━━ Extract ━━

[PATCH -tip v10 0/9] kprobes: Kprobes jump optimization support

From: Masami Hiramatsu
Date: Thu Feb 18 2010 - 17:07:19 EST


Hi Ingo,

Here are the patchset of the kprobes jump optimization v10
(a.k.a. Djprobe). This version just updated a document,
and applicable for 2.6.33-rc8-tip.

This version of patch series uses text_poke_smp() which
update kernel text by stop_machine(). That is 'officially'
supported on Intel's processors. text_poke_smp() can't
be used for modifying NMI code, but, fortunately:), kprobes
also can't probe NMI code. Thus, kprobes jump-optimization
can use it.
(Int3-bypassing method (text_poke_fixup()) is still unofficial
and we need to get more official answers from x86 vendors.)


Changes in v10:
- Editorial update by Jim Keniston.


And kprobe stress test didn't found any regressions - from kprobes,
under kvm/x86.

TODO:
- Support NMI-safe int3-bypassing text_poke.
- Support preemptive kernel (by stack unwinding and checking address).


How to use it
=============

The jump replacement optimization is transparently done in kprobes.
So, if you enables CONFIG_KPROBE_EVENT(a.k.a. kprobe-tracer) in
kernel config, you can use it via kprobe_events interface.

e.g.

# echo p:probe1 schedule > /sys/kernel/debug/tracing/kprobe_evnets

# cat /sys/kernel/debug/kprobes/list
c069ce4c k schedule+0x0 [DISABLED]

# echo 1 > /sys/kernel/debug/tracing/events/kprobes/probe1/enable

# cat /sys/kernel/debug/kprobes/list
c069ce4c k schedule+0x0 [OPTIMIZED]

Note:
Which probe can be optimized is depends on the actual kernel binary.
So, in some cases, it might not be optimized. Please try to probe
another place in that case.


Jump Optimized Kprobes
======================
o Concept
Kprobes uses the int3 breakpoint instruction on x86 for instrumenting
probes into running kernel. Jump optimization allows kprobes to replace
breakpoint with a jump instruction for reducing probing overhead drastically.

━━━

* Task A *
In the kprobes patch announcement, which function names are written with trailing parentheses? List each one once.
The patch announcement and the records come from unrelated sources.

━━ Extracted material ━━

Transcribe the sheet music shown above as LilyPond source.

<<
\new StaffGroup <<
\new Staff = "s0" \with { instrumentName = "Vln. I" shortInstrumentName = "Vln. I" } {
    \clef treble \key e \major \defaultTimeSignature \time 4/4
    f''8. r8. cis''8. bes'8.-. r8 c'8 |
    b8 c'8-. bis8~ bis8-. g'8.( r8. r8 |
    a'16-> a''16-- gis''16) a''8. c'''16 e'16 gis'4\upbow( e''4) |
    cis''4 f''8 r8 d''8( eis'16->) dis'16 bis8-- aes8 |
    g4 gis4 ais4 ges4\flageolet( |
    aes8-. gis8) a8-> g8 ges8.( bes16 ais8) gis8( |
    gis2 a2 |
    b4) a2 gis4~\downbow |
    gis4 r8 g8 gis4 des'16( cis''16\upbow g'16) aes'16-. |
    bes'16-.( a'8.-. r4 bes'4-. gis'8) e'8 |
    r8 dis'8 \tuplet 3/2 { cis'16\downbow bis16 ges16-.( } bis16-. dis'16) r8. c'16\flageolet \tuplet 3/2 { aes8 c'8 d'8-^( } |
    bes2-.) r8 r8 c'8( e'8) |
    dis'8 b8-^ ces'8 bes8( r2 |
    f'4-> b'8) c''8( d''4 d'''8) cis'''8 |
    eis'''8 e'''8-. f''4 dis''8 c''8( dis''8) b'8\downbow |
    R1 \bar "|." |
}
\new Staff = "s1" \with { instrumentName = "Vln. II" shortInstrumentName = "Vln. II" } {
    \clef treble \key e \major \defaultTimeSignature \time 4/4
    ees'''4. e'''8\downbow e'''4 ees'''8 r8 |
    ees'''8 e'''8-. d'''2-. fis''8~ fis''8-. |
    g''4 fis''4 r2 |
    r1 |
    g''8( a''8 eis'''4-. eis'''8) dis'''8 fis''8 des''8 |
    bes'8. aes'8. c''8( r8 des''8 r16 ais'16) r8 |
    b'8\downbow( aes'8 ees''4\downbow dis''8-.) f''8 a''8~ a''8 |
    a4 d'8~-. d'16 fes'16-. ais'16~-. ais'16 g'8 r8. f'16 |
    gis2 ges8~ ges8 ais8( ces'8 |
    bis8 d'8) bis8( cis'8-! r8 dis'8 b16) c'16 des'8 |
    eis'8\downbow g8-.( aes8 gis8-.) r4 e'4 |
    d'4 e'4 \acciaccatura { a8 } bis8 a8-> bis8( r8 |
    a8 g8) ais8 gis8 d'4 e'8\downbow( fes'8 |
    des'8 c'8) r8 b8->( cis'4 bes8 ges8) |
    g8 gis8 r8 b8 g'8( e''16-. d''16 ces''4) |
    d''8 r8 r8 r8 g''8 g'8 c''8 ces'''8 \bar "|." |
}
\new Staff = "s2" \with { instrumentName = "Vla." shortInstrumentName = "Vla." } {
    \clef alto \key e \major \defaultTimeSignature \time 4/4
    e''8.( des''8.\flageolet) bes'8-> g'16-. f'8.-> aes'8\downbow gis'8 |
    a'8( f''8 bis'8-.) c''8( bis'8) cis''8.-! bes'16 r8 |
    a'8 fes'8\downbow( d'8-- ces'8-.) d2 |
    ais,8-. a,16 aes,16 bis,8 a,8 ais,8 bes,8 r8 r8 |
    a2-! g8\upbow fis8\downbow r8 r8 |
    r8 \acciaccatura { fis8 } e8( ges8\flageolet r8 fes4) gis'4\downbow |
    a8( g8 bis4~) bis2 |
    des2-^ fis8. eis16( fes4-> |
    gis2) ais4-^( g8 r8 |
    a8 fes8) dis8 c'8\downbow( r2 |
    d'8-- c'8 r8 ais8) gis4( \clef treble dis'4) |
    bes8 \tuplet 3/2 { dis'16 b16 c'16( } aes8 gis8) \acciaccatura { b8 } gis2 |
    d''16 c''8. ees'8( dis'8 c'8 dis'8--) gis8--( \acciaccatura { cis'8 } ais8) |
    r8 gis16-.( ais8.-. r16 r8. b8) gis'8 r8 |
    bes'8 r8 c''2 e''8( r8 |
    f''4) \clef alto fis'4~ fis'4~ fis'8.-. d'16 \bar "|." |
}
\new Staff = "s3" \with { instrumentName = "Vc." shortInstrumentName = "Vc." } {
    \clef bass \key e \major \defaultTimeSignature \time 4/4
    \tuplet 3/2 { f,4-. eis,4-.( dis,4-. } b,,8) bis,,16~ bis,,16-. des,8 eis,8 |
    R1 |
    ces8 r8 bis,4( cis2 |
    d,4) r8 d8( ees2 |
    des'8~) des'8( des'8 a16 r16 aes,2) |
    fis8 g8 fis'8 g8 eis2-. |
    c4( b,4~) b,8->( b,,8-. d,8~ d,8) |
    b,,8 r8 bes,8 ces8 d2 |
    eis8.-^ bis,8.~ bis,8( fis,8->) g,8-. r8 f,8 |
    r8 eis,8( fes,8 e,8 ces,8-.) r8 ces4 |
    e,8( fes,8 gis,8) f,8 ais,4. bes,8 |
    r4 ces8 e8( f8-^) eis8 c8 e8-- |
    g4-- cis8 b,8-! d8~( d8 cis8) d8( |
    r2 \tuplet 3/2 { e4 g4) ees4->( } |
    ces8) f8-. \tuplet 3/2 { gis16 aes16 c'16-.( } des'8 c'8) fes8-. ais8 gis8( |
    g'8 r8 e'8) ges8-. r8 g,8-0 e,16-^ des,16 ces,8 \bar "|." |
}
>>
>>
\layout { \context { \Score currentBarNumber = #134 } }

━━━

* Task B *
How many lines of the records contain the string "time"? Reply with the number only.

* Expected output A *
text_poke_smp()
stop_machine()
text_poke_fixup()

* Expected output B *
4